C’est dans ce contexte que naît le « réseau Geoffroy ». La première bombe, posée en mai 1968, intervient après une manifestation violente en soutien aux travailleurs de l’usine Seven Up. Geoffroy et ses camarades multiplient ensuite les attentats : des entreprises, des usines, la Bourse de Montréal. En février 1969, la Bourse est frappée par une « superbombe » qui blesse une vingtaine de personnes et cause près d’un million de dollars de dégâts. Langelier écrit : « Pour le réseau Geoffroy, une trentaine de bombes suivent en moins d’un an. La plupart sont posées en appui à des travailleurs en grève ou en lockout. » Ces actions spectaculaires marquent le Québec et alimentent un débat national sur la violence et la légitimité de la contestation.
Geoffroy est arrêté en mars 1969, après que la police découvre son appartement rempli de dynamite, de détonateurs et de bombes prêtes à l’emploi. Il plaide coupable et assume ses actes, refusant de dénoncer ses camarades.
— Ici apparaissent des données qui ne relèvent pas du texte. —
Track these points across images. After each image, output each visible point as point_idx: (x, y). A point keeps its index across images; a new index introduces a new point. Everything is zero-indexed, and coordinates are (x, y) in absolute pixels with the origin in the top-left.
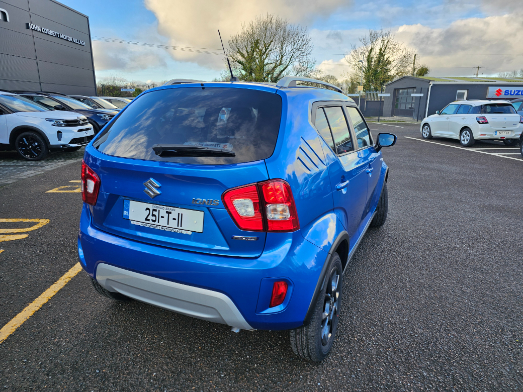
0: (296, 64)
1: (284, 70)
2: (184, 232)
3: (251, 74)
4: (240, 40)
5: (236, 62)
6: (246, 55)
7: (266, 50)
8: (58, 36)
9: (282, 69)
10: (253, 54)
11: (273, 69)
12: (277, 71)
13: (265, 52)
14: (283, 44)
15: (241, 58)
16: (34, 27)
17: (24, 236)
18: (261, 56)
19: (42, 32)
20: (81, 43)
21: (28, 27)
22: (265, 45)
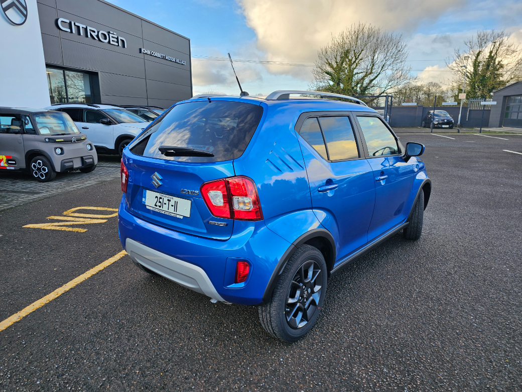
0: (389, 72)
1: (374, 79)
2: (178, 216)
3: (338, 84)
4: (329, 50)
5: (325, 73)
6: (335, 66)
7: (356, 59)
8: (164, 58)
9: (373, 78)
10: (342, 63)
11: (363, 79)
12: (367, 81)
13: (355, 62)
14: (374, 52)
15: (329, 69)
16: (146, 52)
17: (105, 221)
18: (350, 66)
19: (151, 55)
20: (182, 63)
21: (140, 52)
22: (355, 54)
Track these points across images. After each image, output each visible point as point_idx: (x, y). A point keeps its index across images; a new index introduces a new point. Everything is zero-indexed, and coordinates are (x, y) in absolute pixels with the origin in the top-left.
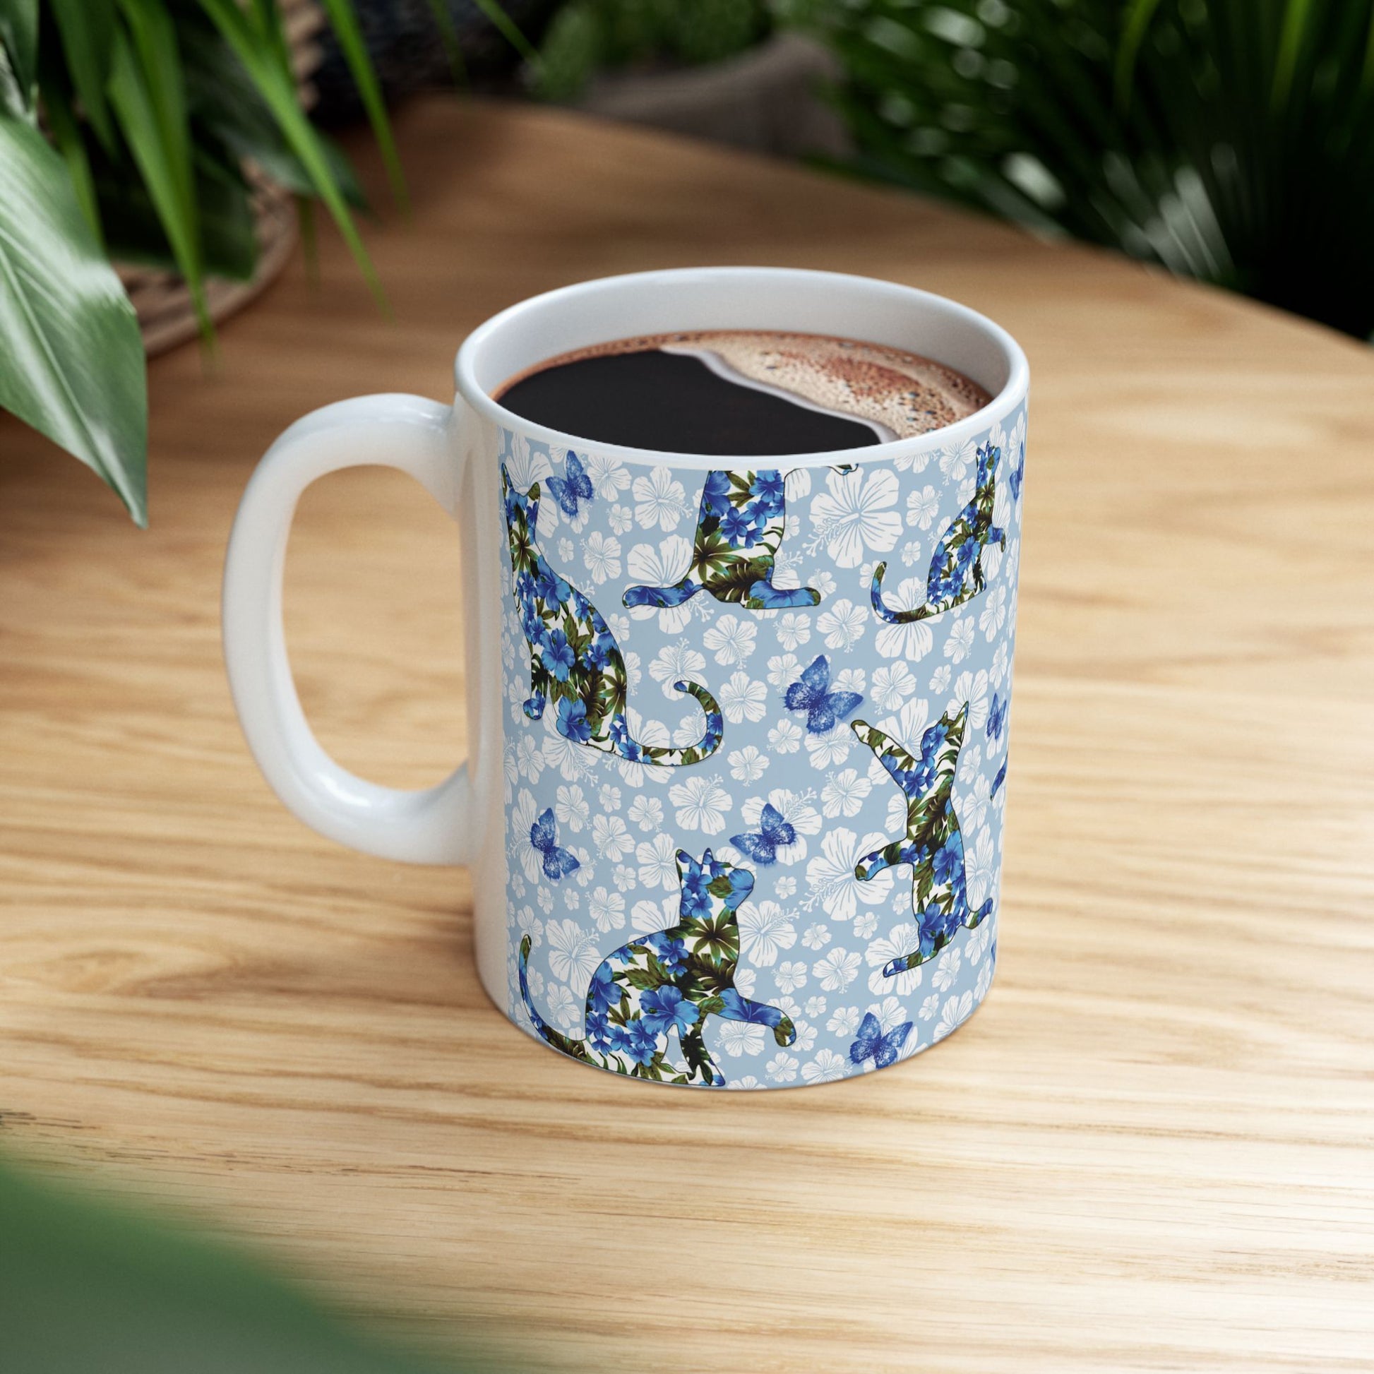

Sa peine cumulative atteint 124 peines de prison à perpétuité, une sentence hors norme qui contribue directement à la Crise d’octobre de 1970. Le FLQ, en réaction, organise des enlèvements et des pressions sur le gouvernement pour obtenir la libération de ses membres. Jacques Lanctôt, un des ravisseurs de James Cross, expliquera des années plus tard : « Le tribunal venait de condamner un de nos amis, Pierre-Paul Geoffroy, à 124 peines de prison à perpétuité. Cette sentence me révoltait. »
Geoffroy sort de prison en 1981, après 12 ans d’incarcération, mais ne cherchera jamais à réhabiliter son passé ni à publier ses mémoires. Il reste discret jusqu’à la fin, loin des projecteurs. Pour Langelier, son histoire est avant tout un témoignage : « Honorer la vie de Pierre-Paul Geoffroy, ce n’est pas réhabiliter la clandestinité armée, ni relativiser la violence. C’est reconnaître que l’histoire n’avance pas seulement par des récits héroïques ou consensuels. »
Le nom de Geoffroy évoque aujourd’hui surtout un écho historique, mais son parcours interroge encore. Il rappelle que derrière chaque mouvement social, il y a des individus avec des convictions fortes, parfois poussés à l’extrême par la frustration et l’urgence ressentie. Son engagement radical et sa fidélité à ses camarades offrent un aperçu unique du Québec en pleine mutation, à un moment où la violence était perçue par certains comme le seul moyen de faire bouger les lignes.
Comprendre Pierre-Paul Geoffroy, c’est accepter la complexité de l’histoire et la fragilité des choix humains face à l’injustice. Il n’était ni un héros flamboyant ni un intellectuel médiatique. C’était un homme méthodique, loyal et déterminé, qui a payé le prix fort pour ses idées. Mais son parcours continue de poser des questions : jusqu’où la fidélité à une cause peut-elle justifier de mettre sa vie et celle des autres en danger ? Et comment intégrer dans la mémoire collective un épisode où l’engagement politique a basculé dans la violence, sans qu’il y ait de victimes mortelles ?
Le Québec a changé depuis les années 1960. Si les inégalités persistent, la majorité francophone dispose désormais des moyens d’influencer sa destinée. Mais la trajectoire de Geoffroy rappelle que l’histoire n’est jamais linéaire et que les choix des individus, même extrêmes, façonnent la société. Elle met aussi en lumière l’urgente nécessité de comprendre les frustrations qui conduisent certains à penser que la violence est la seule issue.